Trastuzumab, a humanized antibody targeting HER2, exhibits remarkable therapeutic efficacy against HER2-positive breast and gastric cancers; however, acquired resistance presents a formidable obstacle to long-term tumor responses in the majority of patients. Here, we show the mechanism of resistance to trastuzumab in HER2-positive human cancer cells and explore the molecular sensitization by exogenous expression of HER2-extracellular domain (ECD) in HER2-negative or trastuzumab-resistant human cancer cells. We found that long-term exposure to trastuzumab induced resistance in HER2-positive cancer cells; HER2 expression was downregulated, and antibody-dependent cellular cytotoxicity (ADCC) activity was impaired.
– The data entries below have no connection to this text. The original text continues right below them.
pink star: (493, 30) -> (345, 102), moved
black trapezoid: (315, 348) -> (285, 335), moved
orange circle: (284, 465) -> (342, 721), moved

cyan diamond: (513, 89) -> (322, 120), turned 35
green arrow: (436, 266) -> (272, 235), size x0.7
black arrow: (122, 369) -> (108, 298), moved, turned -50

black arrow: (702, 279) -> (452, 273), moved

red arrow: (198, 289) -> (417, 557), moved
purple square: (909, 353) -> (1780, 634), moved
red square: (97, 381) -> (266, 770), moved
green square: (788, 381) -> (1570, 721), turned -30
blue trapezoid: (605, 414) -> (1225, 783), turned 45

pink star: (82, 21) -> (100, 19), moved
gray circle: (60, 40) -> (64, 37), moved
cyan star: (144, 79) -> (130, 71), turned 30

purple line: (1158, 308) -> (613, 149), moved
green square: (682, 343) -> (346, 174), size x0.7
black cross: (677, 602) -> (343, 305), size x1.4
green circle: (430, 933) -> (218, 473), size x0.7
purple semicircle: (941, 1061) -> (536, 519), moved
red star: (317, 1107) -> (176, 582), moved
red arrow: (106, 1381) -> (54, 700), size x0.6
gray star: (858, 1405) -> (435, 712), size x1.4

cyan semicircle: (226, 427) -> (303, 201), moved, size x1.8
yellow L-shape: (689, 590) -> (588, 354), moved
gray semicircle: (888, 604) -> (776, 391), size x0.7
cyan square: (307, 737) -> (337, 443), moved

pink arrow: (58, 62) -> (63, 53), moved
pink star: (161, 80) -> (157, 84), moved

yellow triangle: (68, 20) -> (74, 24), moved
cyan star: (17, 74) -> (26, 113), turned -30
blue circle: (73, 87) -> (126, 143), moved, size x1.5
We next examined the hypothesis that trastuzumab-resistant cells could be re-sensitized by the transfer of non-functional HER2-ECD. Exogenous HER2-ECD expression induced by the stable transfection of a plasmid vector or infection with a replication-deficient adenovirus vector had no apparent effect on the signaling pathway, but strongly enhanced ADCC activity in low HER2-expressing or trastuzumab-resistant human cancer cells. Our data indicate that restoration of HER2-ECD expression sensitizes HER2-negative or HER2-downregulated human cancer cells to trastuzumab-mediated ADCC, an outcome that has important implications for the treatment of human cancers.